Based on your analysis, propose a team. Present it to the user as a clear table:

## Proposed Team: <team-name>

| Role | Name | Responsibility | Isolation |
|------|------|---------------|-----------|
| ... | ... | ... | worktree / shared |

**Why this composition:** <1-2 sentences explaining the rationale>

Team Composition Guidelines

Pick the minimum viable team. Do not over-staff.

Solo agent (no team needed):

  • Simple, single-file changes
  • Quick fixes with obvious solutions
  • Suggest using a subagent instead and exit

2 agents:

  • Task has two clearly independent workstreams (e.g., frontend + backend, implementation + tests)

3 agents:

  • Task benefits from a builder/reviewer split (e.g., 2 builders + 1 reviewer)
  • Cross-layer work (e.g., API + service + tests)

4+ agents:

  • Large migrations, multi-module refactors, or parallel investigation of competing hypotheses
  • Each additional agent must have a clearly distinct responsibility

Role Types to Draw From

Choose roles that fit the task. These are examples, not a fixed menu:

  • implementer — writes the code for a specific module/layer
  • reviewer — cross-reviews artifacts produced by other agents
  • test-writer — writes/updates tests for the changes
  • investigator — researches codebase, finds patterns, reports findings
  • architect — designs the approach, reviews for consistency across agents' work
  • migrator — handles mechanical transformations across many files

Isolation Decision

  • Use worktree when agents edit overlapping files or the same module
  • Use shared (no isolation) when agents work on completely separate file sets

Phase 3: Confirm with User

Present the proposal using AskUserQuestion. The user may:

  • Approve → proceed to Phase 4
  • Adjust → modify roles, add/remove agents, change responsibilities → re-present
  • Cancel → stop

Phase 4: Create the Team

After confirmation:

  1. Create the team with TeamCreate
  2. Create tasks for each agent using TaskCreate
  3. Spawn each agent using the Agent tool with:
    • A prompt structured with DoR and DoD sections (see below)
    • The name parameter matching the role name from the table
    • The team_name parameter so they join the same team
    • isolation: "worktree" if specified in the proposal
    • run_in_background: true for agents that can work in parallel
  4. Briefly confirm to the user that the team is running

Agent Prompt Structure: DoR / DoD

Every agent prompt MUST follow this structure:

## Definition of Ready (what you receive)

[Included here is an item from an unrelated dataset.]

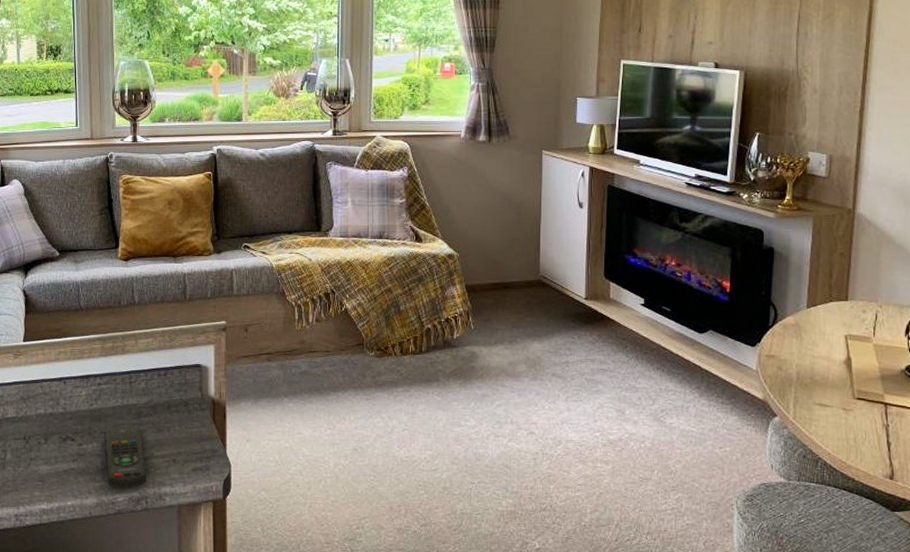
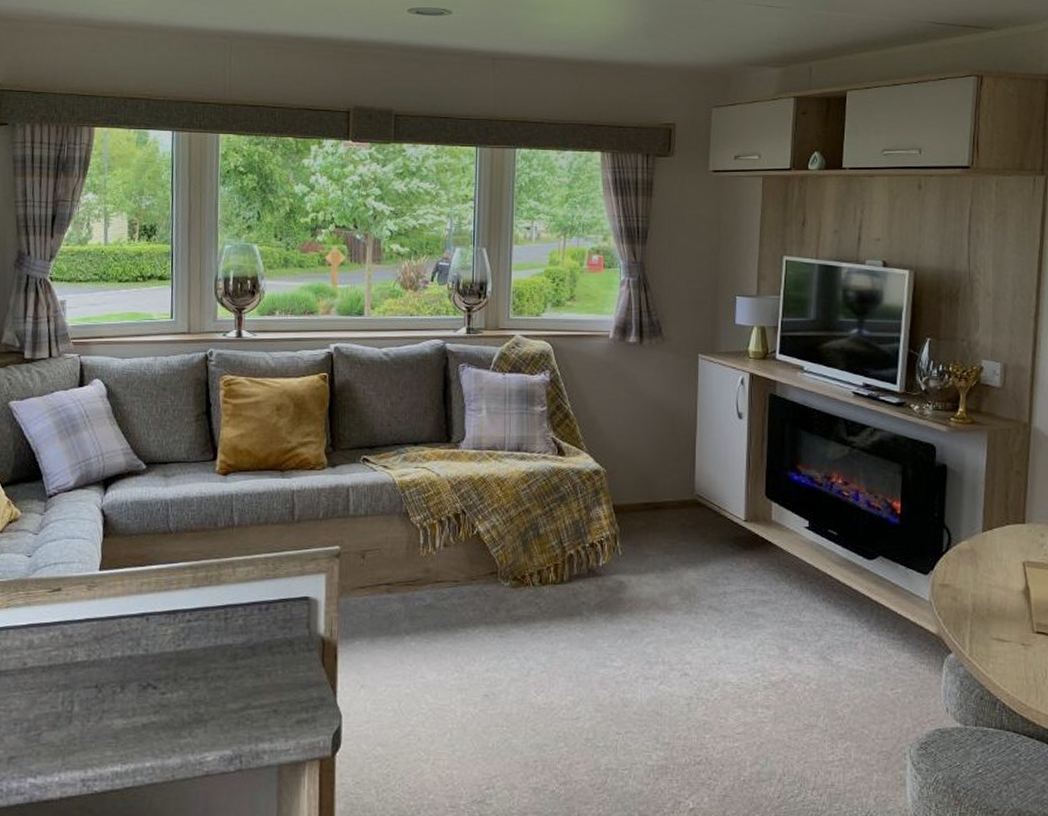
remote control: present [105,425,147,488] -> none [194,670,242,745]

- <concrete input 1: e.g., "Diff of changed files: ...", "File to review: src/auth/login.ts", "Architecture decision: use repository pattern">
- <concrete input 2>
- ...

## Your Task

<what this agent must do — clear, scoped, actionable>

## Definition of Done (what you must deliver)

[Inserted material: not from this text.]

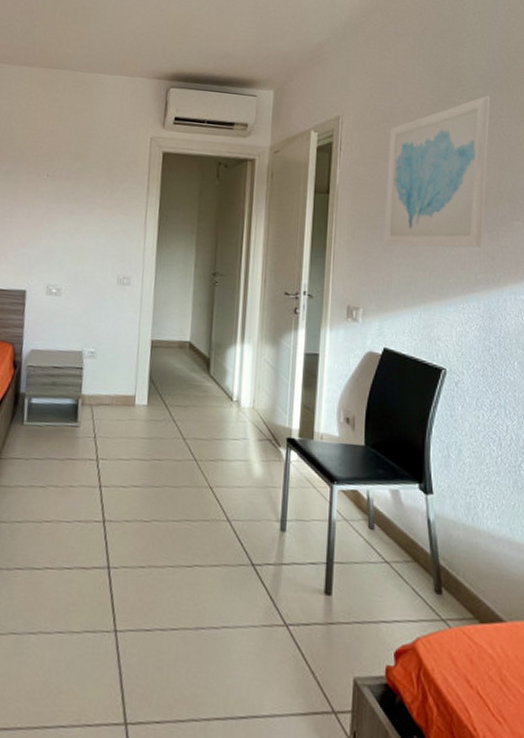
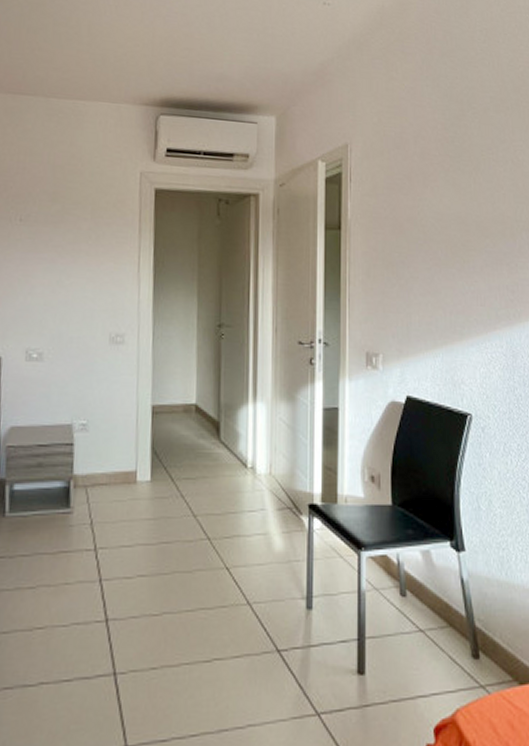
wall art: present [383,96,489,248] -> none [400,118,502,284]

- <concrete output 1: e.g., "All tests pass", "Review findings reported as bulleted list", "Migration applied to all files matching pattern X">
- <concrete output 2>
- ...

When done, verify each DoD item before reporting completion.

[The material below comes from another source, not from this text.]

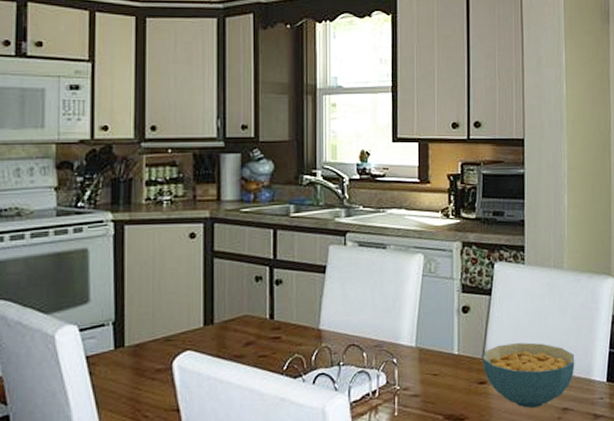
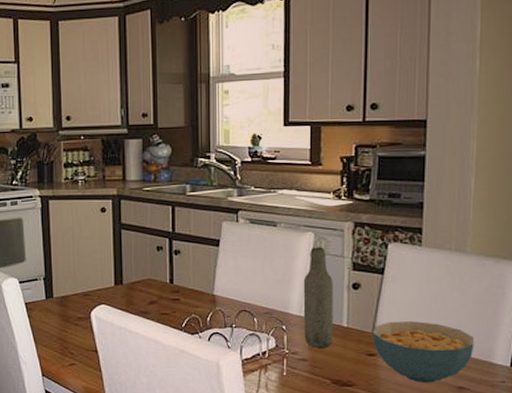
bottle: none [414,269,445,381] -> present [303,247,333,348]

DoR — what the agent starts with. Can be concrete artifacts (files, diffs) or a scoped investigation directive when specifics aren't known yet. Both are valid.

DoD — unambiguous completion criteria.

Important Rules

  • Minimum viable team — fewer agents doing more is better than many agents doing little
  • DoR/DoD in every prompt — no agent starts without clear inputs and expected outputs
  • Do NOT shut down the team — agents persist for follow-up. Ask the user before any shutdown.
  • Dynamic scaling — if during execution you notice a subtask that could be parallelized, suggest spawning an additional agent to the user.